§ Text block:
Buckle Up Tight Because The Breakers Have Reached A Fork In The Road
First of all, I’d like to welcome all these other media folk to the gathering. A couple pretty solid articles from around the kiwi landscape just recently have finally bothered to take a little peek at the state of things at the Breakers. The Niche Cache (and a couple hearty allies) have been keeping the campfire burning out here in our wilderness for a while now out but apparently making a coach redundant to get rid of him easier, hiring a Director of Basketball instead of a head coach to back up that redundancy idea, a general manager quitting a month out from the season, a star player begging for release but being denied (and getting told how rubbish he was last season in negotiations), an assistant coach quitting at the airport on the way back from a preseason tour, a retired number inexcusably being worn by a new import, and whatever else I’ve missed weren’t enough to alert the folks with the big(ger) budgets to join us in digging deeper into how weird things have been lately in and around the Breakers. But signing a fresh import with a violent past seemed to do the trick.
I’m not gonna make any assumptions about Glen Rice Jr as a person, whatever problems he’s had in the past I have no reason to think he hasn’t overcome them. You can’t expect people to learn and evolve if you never give them the opportunity. He’s just out there trying to maintain a career playing basketball and if things do turn nuclear all of a sudden... well, the Breakers knew the risk they were taking will have to cop the majority of the blame in that (hypothetical) scenario. Dan Shamir was Rice’s coach when the fella decked a teammate in the locker room and was booted from Hapoel Holon. They knew all about his dodgy past. And they brought him in anyway.

§ Things to do:
(1) In the Breakers post, reproduce word for word the part that opens with the words containing "I’m not gonna" and closes with "him in anyway.".
(2) In the Breakers post, who was Glen Rice Jr's coach when he hit a teammate in the locker room and was let go from Hapoel Holon?

§ Data extract:
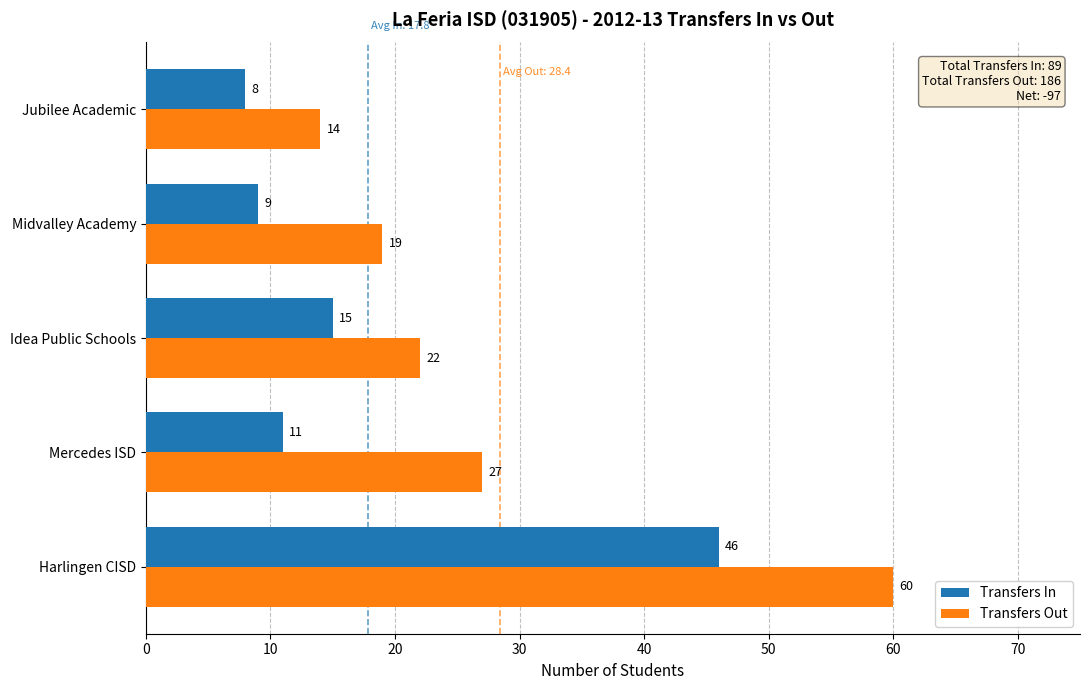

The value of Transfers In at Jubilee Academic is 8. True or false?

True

§ Task answers:
(1)
I’m not gonna make any assumptions about Glen Rice Jr as a person, whatever problems he’s had in the past I have no reason to think he hasn’t overcome them. You can’t expect people to learn and evolve if you never give them the opportunity. He’s just out there trying to maintain a career playing basketball and if things do turn nuclear all of a sudden... well, the Breakers knew the risk they were taking will have to cop the majority of the blame in that (hypothetical) scenario. Dan Shamir was Rice’s coach when the fella decked a teammate in the locker room and was booted from Hapoel Holon. They knew all about his dodgy past. And they brought him in anyway.

(2) Dan Shamir